▸ **COMPITO ASSEGNATO 1**: Trascrivi dal testo sul giudice tutelare il passo che comincia con "La disciplina dell’amministrazione" e prosegue fino a "alla misura dell’interdizione.".
▸ **COMPITO ASSEGNATO 2**: Nel testo sul giudice tutelare, quale legge prevede espressamente l'obbligo del giudice di tener conto della volontà della persona beneficiaria?

▸ **ESTRATTO SCELTO**:
◆ ◆ ◆ ◆ ◆ ◆ ◆

Dal complesso delle disposizioni che definiscono i compiti del giudice tutelare, si potrebbe affermare che questi riveste un ruolo sostanzialmente di parte, nel senso che la sua azione è orientata all’esclusivo interesse di soggetti la cui capacità è giuridicamente limitata per effetto dell’età (minori di età) ovvero per effetto dell’applicazione di una misura di protezione (interdetto, inabilitato, beneficiario dell’amministrazione di sostegno).
Ma è proprio nell’ambito dell’amministrazione di sostegno – la cui attuale rilevanza sociale è innegabile – che il giudice tutelare assume un ruolo pregnante, perché è proprio con la legge n. 6/2004 che quell’interesse di parte viene presidiato dalla previsione espressa dell’obbligo da parte del giudice di tener conto della volontà della persona beneficiaria, con la minore limitazione possibile della sua capacità.
La disciplina dell’amministrazione di sostegno è, invero, maggiormente improntata al rispetto della dignità e alla valorizzazione dell’autodeterminazione della persona, in piena consonanza con i valori espressi dalla Costituzione, che colloca al centro dell’ordinamento giuridico la persona umana, non più considerata come subordinata alle esigenze superiori dello Stato.
Il peso assegnato all’autodeterminazione nell’amministrazione di sostegno assume, poi, una portata rivoluzionaria specie nella materia dei diritti personalissimi, dove l’impossibilità della sostituzione da parte di un soggetto terzo ha condotto alla sostanziale perdita di tali diritti per coloro che sono sottoposti alla misura dell’interdizione.

◆ ◆ ◆ ◆ ◆ ◆ ◆

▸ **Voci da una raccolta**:
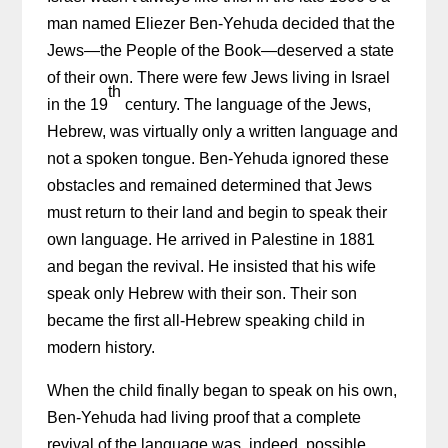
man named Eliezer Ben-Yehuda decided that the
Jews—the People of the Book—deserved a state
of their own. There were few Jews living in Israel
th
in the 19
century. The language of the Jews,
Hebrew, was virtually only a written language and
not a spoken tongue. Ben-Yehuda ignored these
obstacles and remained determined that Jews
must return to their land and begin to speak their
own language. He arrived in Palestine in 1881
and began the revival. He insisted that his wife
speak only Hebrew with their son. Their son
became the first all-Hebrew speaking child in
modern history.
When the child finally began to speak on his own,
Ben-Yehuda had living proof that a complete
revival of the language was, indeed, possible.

◆ ◆ ◆ ◆ ◆ ◆ ◆

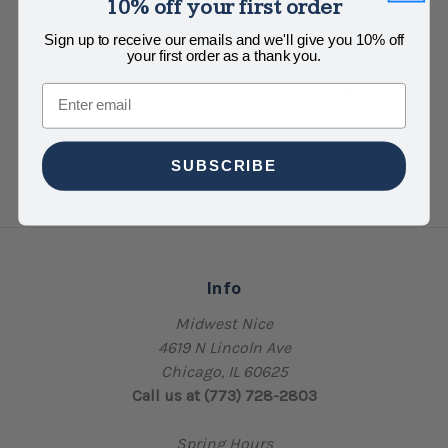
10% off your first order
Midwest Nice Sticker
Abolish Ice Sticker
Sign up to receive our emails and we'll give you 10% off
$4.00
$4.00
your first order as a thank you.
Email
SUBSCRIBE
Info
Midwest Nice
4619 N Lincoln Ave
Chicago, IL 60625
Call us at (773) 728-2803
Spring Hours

◆ ◆ ◆ ◆ ◆ ◆ ◆

▸ **RISULTATO 1**:
La disciplina dell’amministrazione di sostegno è, invero, maggiormente improntata al rispetto della dignità e alla valorizzazione dell’autodeterminazione della persona, in piena consonanza con i valori espressi dalla Costituzione, che colloca al centro dell’ordinamento giuridico la persona umana, non più considerata come subordinata alle esigenze superiori dello Stato.
Il peso assegnato all’autodeterminazione nell’amministrazione di sostegno assume, poi, una portata rivoluzionaria specie nella materia dei diritti personalissimi, dove l’impossibilità della sostituzione da parte di un soggetto terzo ha condotto alla sostanziale perdita di tali diritti per coloro che sono sottoposti alla misura dell’interdizione.

▸ **RISULTATO 2**: La legge n. 6/2004.